DIRECTIONS FOR THIS TASK
Without the pictures, copy the entries below word for word.

Rendered images with source text
········

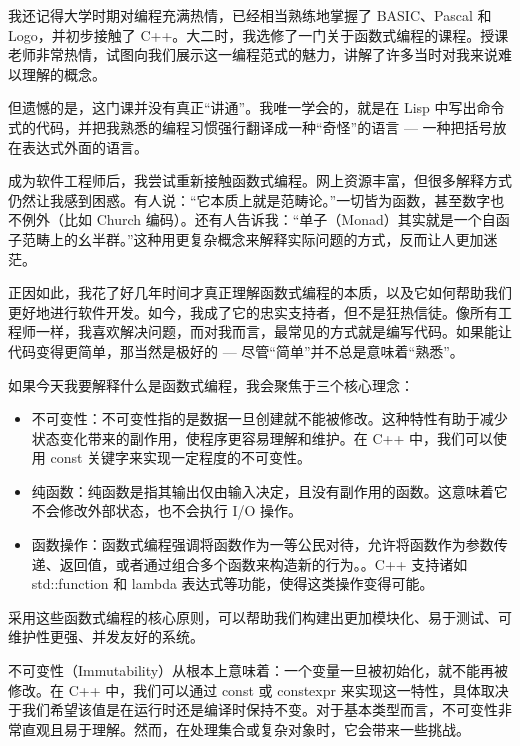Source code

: 
我还记得大学时期对编程充满热情，已经相当熟练地掌握了 BASIC、Pascal 和 Logo，并初步接触了 C++。大二时，我选修了一门关于函数式编程的课程。授课老师非常热情，试图向我们展示这一编程范式的魅力，讲解了许多当时对我来说难以理解的概念。

但遗憾的是，这门课并没有真正“讲通”。我唯一学会的，就是在 Lisp 中写出命令式的代码，并把我熟悉的编程习惯强行翻译成一种“奇怪”的语言 --- 一种把括号放在表达式外面的语言。

成为软件工程师后，我尝试重新接触函数式编程。网上资源丰富，但很多解释方式仍然让我感到困惑。有人说：“它本质上就是范畴论。”一切皆为函数，甚至数字也不例外（比如 Church 编码）。还有人告诉我：“单子（Monad）其实就是一个自函子范畴上的幺半群。”这种用更复杂概念来解释实际问题的方式，反而让人更加迷茫。

正因如此，我花了好几年时间才真正理解函数式编程的本质，以及它如何帮助我们更好地进行软件开发。如今，我成了它的忠实支持者，但不是狂热信徒。像所有工程师一样，我喜欢解决问题，而对我而言，最常见的方式就是编写代码。如果能让代码变得更简单，那当然是极好的 --- 尽管“简单”并不总是意味着“熟悉”。

如果今天我要解释什么是函数式编程，我会聚焦于三个核心理念： 

\begin{itemize}
\item 
不可变性：不可变性指的是数据一旦创建就不能被修改。这种特性有助于减少状态变化带来的副作用，使程序更容易理解和维护。在 C++ 中，我们可以使用 const 关键字来实现一定程度的不可变性。

\item 
纯函数：纯函数是指其输出仅由输入决定，且没有副作用的函数。这意味着它不会修改外部状态，也不会执行 I/O 操作。

\item 
函数操作：函数式编程强调将函数作为一等公民对待，允许将函数作为参数传递、返回值，或者通过组合多个函数来构造新的行为。。C++ 支持诸如 std::function 和 lambda 表达式等功能，使得这类操作变得可能。 
\end{itemize}

采用这些函数式编程的核心原则，可以帮助我们构建出更加模块化、易于测试、可维护性更强、并发友好的系统。


不可变性（Immutability）从根本上意味着：一个变量一旦被初始化，就不能再被修改。在 C++ 中，我们可以通过 const 或 constexpr 来实现这一特性，具体取决于我们希望该值是在运行时还是编译时保持不变。对于基本类型而言，不可变性非常直观且易于理解。然而，在处理集合或复杂对象时，它会带来一些挑战。

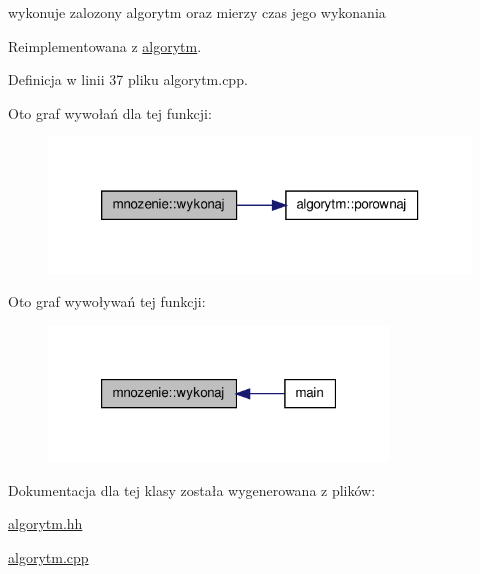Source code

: wykonuje zalozony algorytm oraz mierzy czas jego wykonania 



\-Reimplementowana z \hyperlink{classalgorytm_a85ba543fad39e8987bbda4ee698b5fec}{algorytm}.



\-Definicja w linii 37 pliku algorytm.\-cpp.



\-Oto graf wywołań dla tej funkcji\-:
\nopagebreak
\begin{figure}[H]
\begin{center}
\leavevmode
\includegraphics[width=318pt]{classmnozenie_a2c5dc64610bb16af0ef18d142d6af2c0_cgraph}
\end{center}
\end{figure}




\-Oto graf wywoływań tej funkcji\-:
\nopagebreak
\begin{figure}[H]
\begin{center}
\leavevmode
\includegraphics[width=256pt]{classmnozenie_a2c5dc64610bb16af0ef18d142d6af2c0_icgraph}
\end{center}
\end{figure}




\-Dokumentacja dla tej klasy została wygenerowana z plików\-:\begin{DoxyCompactItemize}
\item 
\hyperlink{algorytm_8hh}{algorytm.\-hh}\item 
\hyperlink{algorytm_8cpp}{algorytm.\-cpp}\end{DoxyCompactItemize}
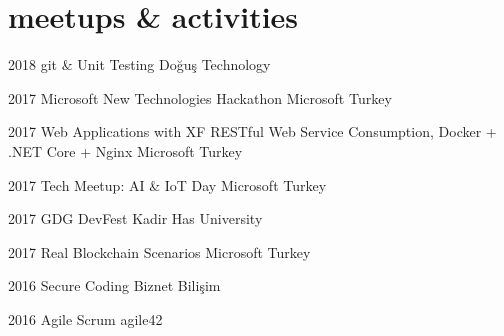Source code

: \documentclass[]{../friggeri-cv} %
\begin{document}
\section{meetups \& activities}
\begin{entrylist}

\entry
{2018}
{git \& Unit Testing}
{}
{Doğuş Technology}

\entry
{2017}
{Microsoft New Technologies Hackathon}
{}
{Microsoft Turkey}

\entry
{2017}
{Web Applications with XF RESTful Web Service Consumption, Docker + .NET Core + Nginx}
{}
{Microsoft Turkey}

\entry
{2017}
{Tech Meetup: AI \& IoT Day}
{}
{Microsoft Turkey}

\entry
{2017}
{GDG DevFest}
{}
{Kadir Has University}

\entry
{2017}
{Real Blockchain Scenarios}
{}
{Microsoft Turkey}

\entry
{2016}
{Secure Coding}
{}
{Biznet Bilişim}

\entry
{2016}
{Agile Scrum}
{}
{agile42}

\end{entrylist}
\end{document}
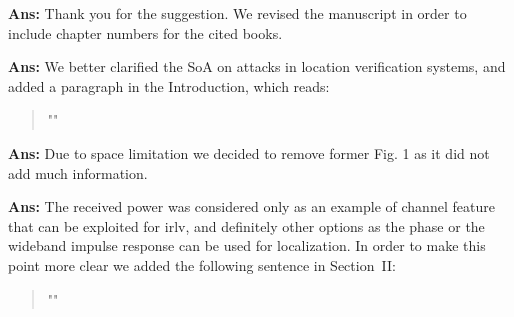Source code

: \documentclass[draftcls,onecolumn,12pt]{IEEEtran}
\newcounter{revc}
\newcommand{\revp}[1]{\zref[revcontent]{#1}}
\begin{document}
\vspace{5mm} %
\begin{framed}
\end{framed}

{\bf Ans:} Thank you for the suggestion. We revised the manuscript in order to include chapter numbers for the cited books.

\vspace{5mm} %
\begin{framed}
\end{framed}
{\bf Ans:} We better clarified the SoA on attacks in location verification systems, and added a paragraph in the Introduction, which reads:
\begin{quote}
"\revp{attack1}"
\end{quote}


\vspace{5mm} %
\begin{framed}
\end{framed}

{\bf Ans:} Due to space limitation we decided to remove former Fig. 1 as it did not add much information.

\vspace{5mm} %
\begin{framed}
\end{framed}

{\bf Ans:} The received power was considered only as an example of channel feature that can be exploited for \ac{irlv}, and definitely other options as the phase or the wideband impulse response can be used for localization. In order to make this point more clear we added the following sentence in Section~II:
\begin{quote}
    "\revp{revPHASE}"
\end{quote}
\end{document}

········

REPLY
Source code

: 
我还记得大学时期对编程充满热情，已经相当熟练地掌握了 BASIC、Pascal 和 Logo，并初步接触了 C++。大二时，我选修了一门关于函数式编程的课程。授课老师非常热情，试图向我们展示这一编程范式的魅力，讲解了许多当时对我来说难以理解的概念。

但遗憾的是，这门课并没有真正“讲通”。我唯一学会的，就是在 Lisp 中写出命令式的代码，并把我熟悉的编程习惯强行翻译成一种“奇怪”的语言 --- 一种把括号放在表达式外面的语言。

成为软件工程师后，我尝试重新接触函数式编程。网上资源丰富，但很多解释方式仍然让我感到困惑。有人说：“它本质上就是范畴论。”一切皆为函数，甚至数字也不例外（比如 Church 编码）。还有人告诉我：“单子（Monad）其实就是一个自函子范畴上的幺半群。”这种用更复杂概念来解释实际问题的方式，反而让人更加迷茫。

正因如此，我花了好几年时间才真正理解函数式编程的本质，以及它如何帮助我们更好地进行软件开发。如今，我成了它的忠实支持者，但不是狂热信徒。像所有工程师一样，我喜欢解决问题，而对我而言，最常见的方式就是编写代码。如果能让代码变得更简单，那当然是极好的 --- 尽管“简单”并不总是意味着“熟悉”。

如果今天我要解释什么是函数式编程，我会聚焦于三个核心理念： 

\begin{itemize}
\item 
不可变性：不可变性指的是数据一旦创建就不能被修改。这种特性有助于减少状态变化带来的副作用，使程序更容易理解和维护。在 C++ 中，我们可以使用 const 关键字来实现一定程度的不可变性。

\item 
纯函数：纯函数是指其输出仅由输入决定，且没有副作用的函数。这意味着它不会修改外部状态，也不会执行 I/O 操作。

\item 
函数操作：函数式编程强调将函数作为一等公民对待，允许将函数作为参数传递、返回值，或者通过组合多个函数来构造新的行为。。C++ 支持诸如 std::function 和 lambda 表达式等功能，使得这类操作变得可能。 
\end{itemize}

采用这些函数式编程的核心原则，可以帮助我们构建出更加模块化、易于测试、可维护性更强、并发友好的系统。


不可变性（Immutability）从根本上意味着：一个变量一旦被初始化，就不能再被修改。在 C++ 中，我们可以通过 const 或 constexpr 来实现这一特性，具体取决于我们希望该值是在运行时还是编译时保持不变。对于基本类型而言，不可变性非常直观且易于理解。然而，在处理集合或复杂对象时，它会带来一些挑战。

Source code

: wykonuje zalozony algorytm oraz mierzy czas jego wykonania 



\-Reimplementowana z \hyperlink{classalgorytm_a85ba543fad39e8987bbda4ee698b5fec}{algorytm}.



\-Definicja w linii 37 pliku algorytm.\-cpp.



\-Oto graf wywołań dla tej funkcji\-:
\nopagebreak
\begin{figure}[H]
\begin{center}
\leavevmode
\includegraphics[width=318pt]{classmnozenie_a2c5dc64610bb16af0ef18d142d6af2c0_cgraph}
\end{center}
\end{figure}




\-Oto graf wywoływań tej funkcji\-:
\nopagebreak
\begin{figure}[H]
\begin{center}
\leavevmode
\includegraphics[width=256pt]{classmnozenie_a2c5dc64610bb16af0ef18d142d6af2c0_icgraph}
\end{center}
\end{figure}




\-Dokumentacja dla tej klasy została wygenerowana z plików\-:\begin{DoxyCompactItemize}
\item 
\hyperlink{algorytm_8hh}{algorytm.\-hh}\item 
\hyperlink{algorytm_8cpp}{algorytm.\-cpp}\end{DoxyCompactItemize}
Source code

: \documentclass[]{../friggeri-cv} %
\begin{document}
\section{meetups \& activities}
\begin{entrylist}

\entry
{2018}
{git \& Unit Testing}
{}
{Doğuş Technology}

\entry
{2017}
{Microsoft New Technologies Hackathon}
{}
{Microsoft Turkey}

\entry
{2017}
{Web Applications with XF RESTful Web Service Consumption, Docker + .NET Core + Nginx}
{}
{Microsoft Turkey}

\entry
{2017}
{Tech Meetup: AI \& IoT Day}
{}
{Microsoft Turkey}

\entry
{2017}
{GDG DevFest}
{}
{Kadir Has University}

\entry
{2017}
{Real Blockchain Scenarios}
{}
{Microsoft Turkey}

\entry
{2016}
{Secure Coding}
{}
{Biznet Bilişim}

\entry
{2016}
{Agile Scrum}
{}
{agile42}

\end{entrylist}
\end{document}
Source code

: \documentclass[draftcls,onecolumn,12pt]{IEEEtran}
\newcounter{revc}
\newcommand{\revp}[1]{\zref[revcontent]{#1}}
\begin{document}
\vspace{5mm} %
\begin{framed}
\end{framed}

{\bf Ans:} Thank you for the suggestion. We revised the manuscript in order to include chapter numbers for the cited books.

\vspace{5mm} %
\begin{framed}
\end{framed}
{\bf Ans:} We better clarified the SoA on attacks in location verification systems, and added a paragraph in the Introduction, which reads:
\begin{quote}
"\revp{attack1}"
\end{quote}


\vspace{5mm} %
\begin{framed}
\end{framed}

{\bf Ans:} Due to space limitation we decided to remove former Fig. 1 as it did not add much information.

\vspace{5mm} %
\begin{framed}
\end{framed}

{\bf Ans:} The received power was considered only as an example of channel feature that can be exploited for \ac{irlv}, and definitely other options as the phase or the wideband impulse response can be used for localization. In order to make this point more clear we added the following sentence in Section~II:
\begin{quote}
    "\revp{revPHASE}"
\end{quote}
\end{document}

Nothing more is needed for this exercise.